A member of the lily family, bethroot (a sort of slang for “birth root”) serves primarily as a female medicine. It helps with menstrual disorders, labor and childbirth, and menopause.
It helps with a number of other treatments, too: hemorrhaging, asthma and chronic lung disorders, inflammation, skin irritations, tumors and ulcers.
However, it’s in the world of midwifery where this forest herb has shined. In fact, Tis Mal Crow, a Cherokee and Hitchiti author, root doctor and herbalist, said Native American midwives would wear the trillium to signify their work.
The root is the part of the plant used in female medicine. It was crafted into a tea to be used by the patient.
It doesn’t take much for trillium to do its work, which is a good thing because it tastes horrible (about as horrible as the flower smells). It’s an astringent, which explains its use in hemorrhages to stop bleeding.

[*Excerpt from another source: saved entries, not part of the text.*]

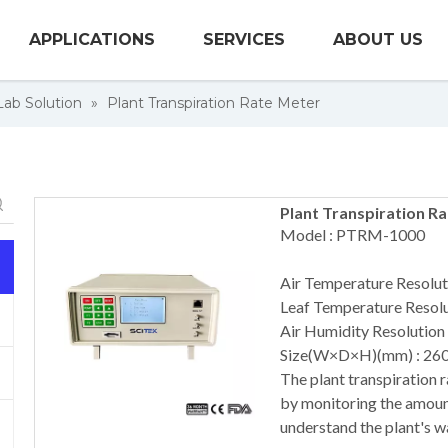
APPLICATIONS
SERVICES
ABOUT US
 Lab Solution
»
Plant Transpiration Rate Meter
Plant Transpiration R
Model : PTRM-1000
Air Temperature Resolut
Leaf Temperature Resolu
Air Humidity Resolution 
Size(W×D×H)(mm) : 26
The plant transpiration r
by monitoring the amount 
understand the plant's w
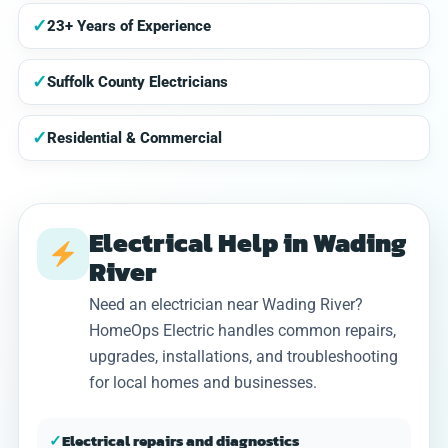
✓
23+ Years of Experience
✓
Suffolk County Electricians
✓
Residential & Commercial
Electrical Help in Wading
River
Need an electrician near Wading River?
HomeOps Electric handles common repairs,
upgrades, installations, and troubleshooting
for local homes and businesses.
✓
Electrical repairs and diagnostics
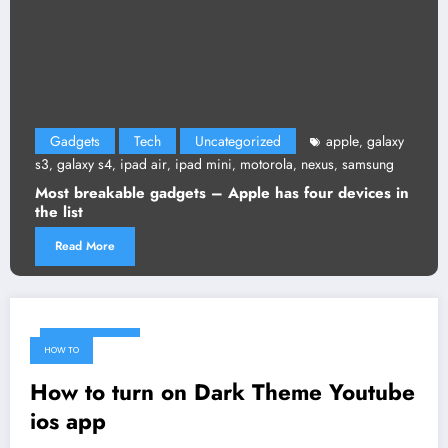
Gadgets
Tech
Uncategorized
apple
galaxy
,
s3
galaxy s4
ipad air
ipad mini
motorola
nexus
samsung
,
,
,
,
,
,
Most breakable gadgets – Apple has four devices in
the list
Read More
March 14, 2018
HOW TO
How to turn on Dark Theme Youtube
ios app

The herb was often employed to help stop bleeding and tone the uterus after a woman gave birth or to stop heavy blood flow during menstruation. Practitioners would give it to women in labor to help “bring down” the baby.
Later on, after seeing it used by Native Americans, physicians adopted use of trillium in their medical practices. In the mid-1800s, it was combined with bloodroot to treat gangrene and with bugleweed for tuberculosis bleeding.
Externally, the whole plant would be poulticed for snakebites and stings.
Trillium still intrigues herbalists today. (Use it with caution, though, and in small doses because of its environmental fragility.)
The habitat of trillium is threatened by logging and other forestry practices. Soil compaction from foot traffic and ATV use are also dangers.
United Plant Savers, an native-plant conservation organization, includes Trillium erectum on its “at-risk” list. Several states have listed it as threatened, endangered or protected. Conservationists continue to monitor the interest in trillium in the alternative-medicine community and educate people on how to best use it.
Should you decide to harvest trillium from your forested property, pick the roots in late summer to early fall.
Do so judiciously. It is a slow-growing plant. Trillium takes four to seven years just to flower. The root of a much older plant—30 to 50 years—can be quite small.
Herbalist Matthew Wood recommends using it as a tea or tincture and using only very small doses. Use one dropper of tincture diluted in one ounce alcohol, taken in three drops, one to three times per day.
If you find yourself pulled to this root medicine, you might consider cultivating the plant in your own “forest garden.” It’s hardy up to zone 3.
In their book Growing and Marketing Ginseng, Goldenseal and Other Woodland Medicinals, Jeanine Davis and W. Scott Persons cover the best ways to cultivate trillium.
In general, the plant is fairly safe to use. It should go without saying, though, to avoid using it in pregnancy unless working with an experienced practitioner.